Victorian Senator Mitch Fifield has been appointed as the new communications minister in today’s ministerial reshuffle by new Prime Minister Malcolm Turnbull.

Fifield was previously Assistant Minister for Social Services and was a key supporter of Turnbull in his challenge for Liberal leadership.

The new communications minister will face ongoing industry pressure to push through media reform by the regional television networks Prime, WIN, Southern Cross Austereo and Imparja who have been actively lobbying Nationals MPs to get the government to remove rules limiting their population reach and the rules limiting media ownership to two out of three forms of media. 

Should the reach rule, which limits TV network to reaching only 75 per cent of the population, and two out of three rules be abolished there could be a round of media mergers between the regional TV networks and their metropolitan sister stations.

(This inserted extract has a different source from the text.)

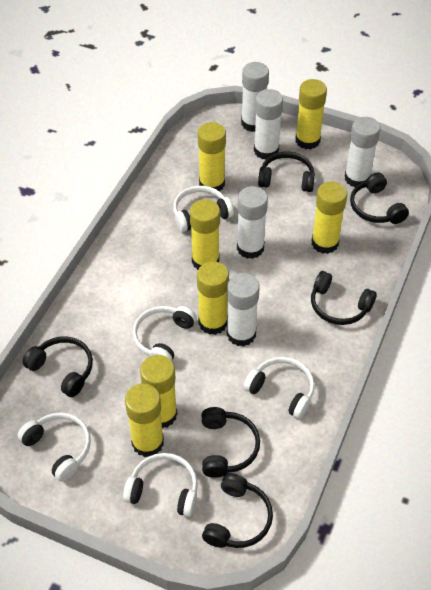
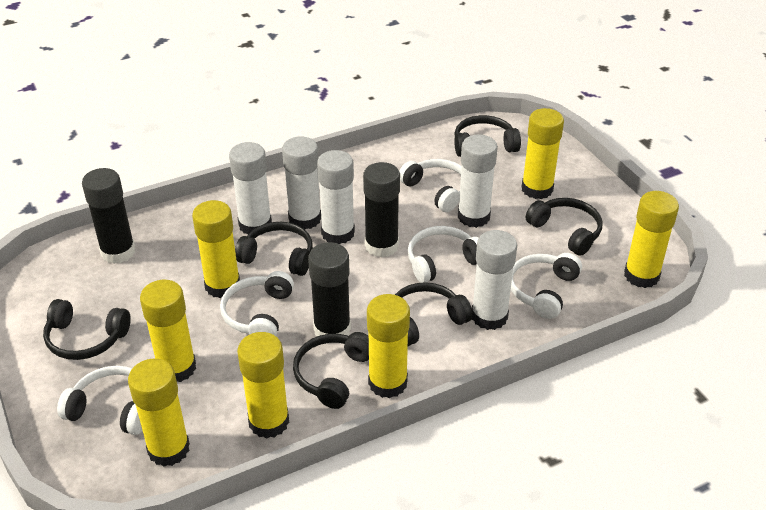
black glue stick: none = 0 -> [82,168,135,264] [308,242,351,336] [363,162,400,258] = 3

Other major issues on the communications agenda will include pressure for TV licence cuts, demands from News Corp for a review of the anti-siphoning rules which prevent Foxtel from locking up major sporting franchises and the current review of broadcast regulator the Australian Communications and Media Authority (ACMA).

Fifield takes over from Turnbull as communications minister, after he resigned earlier in the week in order to mount his successful leadership challenge to Tony Abbott.

Communications will be one of a number of portfolios being given to Fifield who is taking on Minister for Arts, Minister assisting the Prime Minister for digital government and Manager of Government Business in the Senate.

He was first elected to the Senate in 2004 replacing former communications minister Richard Alston. Prior to that Fifield held a number of staff positions for NSW minister for transport and Sydney’s Olympic bid Bruce Baird before moving into federal politics where he worked for Nationals MP John Anderson, then as adviser to then Victorian minister for transport Alan Brown and finally as a senior political adviser to Federal Treasurer Peter Costello from 1996 to 2003.